1. Field of the Invention
The present invention generally relates to a method for recognizing characters, in particular, to a method for recognizing characters by categorizing the characters with typographical lines.
2. Description of Related Art
In this information explosion era, ordinary people frequently have to read vast quantities of books, newspapers or journals. When some valuable sections or important points are found in an article, they are filed by photocopying or cut editing or directly labelled with a pen. However, for a person who works frequently on words, any data in an article that are useful must first be input into a computer by a key-in process before the data can be subsequently edited or filed. Therefore, a lot of time and labor is wasted.
To resolve this problem, optical recognition techniques have been developed so that useful documents can be scanned into graphical files through a common scanner and then characters in the graphical file can be extracted using character recognition software and converted into corresponding digital characters.
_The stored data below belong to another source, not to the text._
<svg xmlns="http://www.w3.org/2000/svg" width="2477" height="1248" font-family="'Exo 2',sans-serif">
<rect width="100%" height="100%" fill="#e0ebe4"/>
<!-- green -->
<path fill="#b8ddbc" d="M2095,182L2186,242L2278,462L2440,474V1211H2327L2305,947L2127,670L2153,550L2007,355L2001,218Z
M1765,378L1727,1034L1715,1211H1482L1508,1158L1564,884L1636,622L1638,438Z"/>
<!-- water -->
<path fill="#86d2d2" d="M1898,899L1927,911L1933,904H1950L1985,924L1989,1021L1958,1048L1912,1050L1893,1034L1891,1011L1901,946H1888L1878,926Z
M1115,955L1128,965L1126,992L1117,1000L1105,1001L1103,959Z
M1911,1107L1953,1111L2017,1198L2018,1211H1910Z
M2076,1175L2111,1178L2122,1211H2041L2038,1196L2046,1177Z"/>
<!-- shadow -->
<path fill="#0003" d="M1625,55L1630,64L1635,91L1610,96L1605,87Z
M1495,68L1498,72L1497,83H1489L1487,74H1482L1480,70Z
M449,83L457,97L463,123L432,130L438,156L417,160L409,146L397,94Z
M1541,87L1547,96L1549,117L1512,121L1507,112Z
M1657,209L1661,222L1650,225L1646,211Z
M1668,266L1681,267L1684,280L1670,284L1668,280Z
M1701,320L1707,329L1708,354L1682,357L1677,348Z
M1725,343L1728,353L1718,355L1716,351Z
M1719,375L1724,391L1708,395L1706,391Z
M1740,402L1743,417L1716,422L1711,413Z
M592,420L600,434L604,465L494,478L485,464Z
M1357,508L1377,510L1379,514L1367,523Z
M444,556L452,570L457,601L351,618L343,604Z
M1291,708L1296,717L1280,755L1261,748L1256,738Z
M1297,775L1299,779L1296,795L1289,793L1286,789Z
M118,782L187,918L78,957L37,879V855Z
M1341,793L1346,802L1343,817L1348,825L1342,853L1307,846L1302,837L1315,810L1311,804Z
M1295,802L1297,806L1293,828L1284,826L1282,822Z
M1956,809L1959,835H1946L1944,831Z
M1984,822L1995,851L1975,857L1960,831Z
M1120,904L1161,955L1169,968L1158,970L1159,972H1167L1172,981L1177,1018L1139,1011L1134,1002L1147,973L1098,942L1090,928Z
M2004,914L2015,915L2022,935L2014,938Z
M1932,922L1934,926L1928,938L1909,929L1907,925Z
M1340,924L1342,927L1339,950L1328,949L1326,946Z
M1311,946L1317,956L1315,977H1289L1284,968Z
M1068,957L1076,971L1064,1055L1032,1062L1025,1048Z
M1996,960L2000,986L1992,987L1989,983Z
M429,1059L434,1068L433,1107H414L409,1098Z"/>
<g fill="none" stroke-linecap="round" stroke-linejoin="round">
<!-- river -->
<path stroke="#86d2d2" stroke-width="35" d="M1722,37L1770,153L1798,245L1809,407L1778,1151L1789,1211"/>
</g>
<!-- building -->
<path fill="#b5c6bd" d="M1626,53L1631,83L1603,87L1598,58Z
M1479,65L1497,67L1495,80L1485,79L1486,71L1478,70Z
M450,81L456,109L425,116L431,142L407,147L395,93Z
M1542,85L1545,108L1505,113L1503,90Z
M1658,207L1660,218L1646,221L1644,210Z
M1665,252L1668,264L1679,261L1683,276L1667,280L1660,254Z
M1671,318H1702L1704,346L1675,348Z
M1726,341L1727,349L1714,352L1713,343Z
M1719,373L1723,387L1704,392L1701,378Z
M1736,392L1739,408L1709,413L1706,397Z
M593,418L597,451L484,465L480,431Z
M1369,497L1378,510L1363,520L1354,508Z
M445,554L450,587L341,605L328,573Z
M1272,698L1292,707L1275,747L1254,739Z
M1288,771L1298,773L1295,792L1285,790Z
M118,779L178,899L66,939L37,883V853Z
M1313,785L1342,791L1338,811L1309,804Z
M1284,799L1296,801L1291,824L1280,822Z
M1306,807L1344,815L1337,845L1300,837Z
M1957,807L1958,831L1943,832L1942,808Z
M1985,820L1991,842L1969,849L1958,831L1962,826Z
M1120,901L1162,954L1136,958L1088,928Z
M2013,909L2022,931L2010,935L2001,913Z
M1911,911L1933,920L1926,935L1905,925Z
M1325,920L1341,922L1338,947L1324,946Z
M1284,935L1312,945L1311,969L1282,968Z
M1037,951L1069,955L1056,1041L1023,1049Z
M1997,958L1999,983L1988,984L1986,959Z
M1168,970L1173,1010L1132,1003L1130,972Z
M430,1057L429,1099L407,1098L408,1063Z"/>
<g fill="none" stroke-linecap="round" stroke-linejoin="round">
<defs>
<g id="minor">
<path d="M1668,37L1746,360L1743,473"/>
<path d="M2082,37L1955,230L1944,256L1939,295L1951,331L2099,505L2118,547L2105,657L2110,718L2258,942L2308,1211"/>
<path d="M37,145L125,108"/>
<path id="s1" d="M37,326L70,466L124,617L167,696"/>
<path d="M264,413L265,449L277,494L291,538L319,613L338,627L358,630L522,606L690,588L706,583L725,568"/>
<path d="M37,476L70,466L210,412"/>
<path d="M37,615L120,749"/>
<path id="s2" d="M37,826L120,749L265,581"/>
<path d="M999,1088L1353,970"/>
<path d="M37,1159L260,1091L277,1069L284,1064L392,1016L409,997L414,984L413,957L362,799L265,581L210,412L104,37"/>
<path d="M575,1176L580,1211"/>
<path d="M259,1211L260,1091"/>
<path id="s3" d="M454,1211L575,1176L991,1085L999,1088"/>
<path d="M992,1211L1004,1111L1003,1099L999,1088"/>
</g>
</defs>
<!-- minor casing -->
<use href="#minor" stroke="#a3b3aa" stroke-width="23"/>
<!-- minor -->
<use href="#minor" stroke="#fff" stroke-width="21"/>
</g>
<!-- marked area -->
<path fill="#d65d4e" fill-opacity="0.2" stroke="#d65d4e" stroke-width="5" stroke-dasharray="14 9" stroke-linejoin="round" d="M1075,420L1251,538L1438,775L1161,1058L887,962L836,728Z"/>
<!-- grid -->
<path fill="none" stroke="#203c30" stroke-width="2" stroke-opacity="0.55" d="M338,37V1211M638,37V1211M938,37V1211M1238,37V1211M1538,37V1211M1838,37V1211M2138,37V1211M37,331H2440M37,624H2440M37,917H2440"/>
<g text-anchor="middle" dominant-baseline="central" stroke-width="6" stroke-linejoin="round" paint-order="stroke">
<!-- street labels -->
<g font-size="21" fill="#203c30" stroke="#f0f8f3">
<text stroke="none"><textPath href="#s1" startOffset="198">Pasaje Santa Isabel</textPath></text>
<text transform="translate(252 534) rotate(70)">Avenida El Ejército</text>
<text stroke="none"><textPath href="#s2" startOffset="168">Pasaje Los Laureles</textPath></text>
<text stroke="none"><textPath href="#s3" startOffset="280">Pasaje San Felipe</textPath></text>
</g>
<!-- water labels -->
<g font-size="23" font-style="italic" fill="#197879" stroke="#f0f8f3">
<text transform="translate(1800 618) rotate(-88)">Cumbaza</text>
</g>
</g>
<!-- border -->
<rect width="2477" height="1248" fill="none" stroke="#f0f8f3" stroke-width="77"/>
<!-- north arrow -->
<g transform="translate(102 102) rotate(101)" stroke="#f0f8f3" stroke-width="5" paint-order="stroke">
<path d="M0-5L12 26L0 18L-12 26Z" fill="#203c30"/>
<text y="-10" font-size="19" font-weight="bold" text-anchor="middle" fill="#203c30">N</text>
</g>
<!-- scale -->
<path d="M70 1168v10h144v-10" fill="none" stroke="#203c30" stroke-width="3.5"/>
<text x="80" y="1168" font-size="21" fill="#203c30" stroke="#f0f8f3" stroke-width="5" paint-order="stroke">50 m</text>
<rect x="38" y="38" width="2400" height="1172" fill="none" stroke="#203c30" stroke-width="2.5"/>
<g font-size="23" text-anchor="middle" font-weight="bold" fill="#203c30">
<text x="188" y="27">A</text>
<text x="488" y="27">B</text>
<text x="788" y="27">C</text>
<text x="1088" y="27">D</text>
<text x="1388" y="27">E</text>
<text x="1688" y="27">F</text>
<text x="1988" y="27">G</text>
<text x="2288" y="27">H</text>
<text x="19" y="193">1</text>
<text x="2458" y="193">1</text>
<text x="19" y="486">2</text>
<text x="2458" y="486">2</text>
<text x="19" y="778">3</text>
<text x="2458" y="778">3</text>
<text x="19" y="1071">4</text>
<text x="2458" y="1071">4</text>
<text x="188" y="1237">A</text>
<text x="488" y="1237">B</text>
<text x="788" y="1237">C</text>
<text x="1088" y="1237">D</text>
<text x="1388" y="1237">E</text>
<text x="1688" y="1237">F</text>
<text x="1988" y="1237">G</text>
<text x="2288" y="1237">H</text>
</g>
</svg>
As a result, the user can quickly obtain an electronic file of the document for editing or processing. At present, the scope of applications of optical recognition techniques is wide-spread. For example, the filing of literary data of a library, the management of internal documents of an enterprise, the recognition of identity cards and receipts and so on can be easily achieved by using the optical recognition technique. Therefore, not only the data can be accurately recognized, a lot of time and labor for comparing and verifying data can also be saved.
Optical character recognition, commonly shortened to OCR, is mainly used for recognizing the characters of an existing paper document. First, the document to be recognized has to be scanned into a graphical file using a flatbed or a palmtop scanner. Due to dirt on the document, blurs of the characters or resolution of the scanner, some noise may exist in the input image and affect the accuracy of subsequent character recognition. Therefore, the OCR software has to perform tilt correction, noise removal, and image edge sharpening of the graphical file of the scanned document first. Next, the OCR software takes action to separate the graph and the words in the processed graphical file so that the words, graphs and tables in the document are all separated and some of the characters without a clear connection are correctly cut or combined. Thereafter, the OCR software performs a document recognition process by comparing a graphical image of the characters with characters in a database. At the same time, an accurate result of the recognition is output after recognizing phrases and related words through a corrective function. The recognized characters can be directly saved in a Word, PDF or pure text format file. As a result, not only the loading of data input can be reduced, but the speed and accuracy of data input can also be increased.
However, some problems still exist in the current OCR software. These problems often lead to errors in character recognition or failure of recognition and cause much inconvenience to the user. For example, the scan document may be inappropriately positioned so that the scanned graphical file is tilted, inverted (horizontally shifted) or ratio distorted (vertically shifted). Alternatively, when the sizes of a character are different but the shapes are the same, large and small character writing are not recognized and punctuation marks, which have a small character shape, are also difficult to be recognized.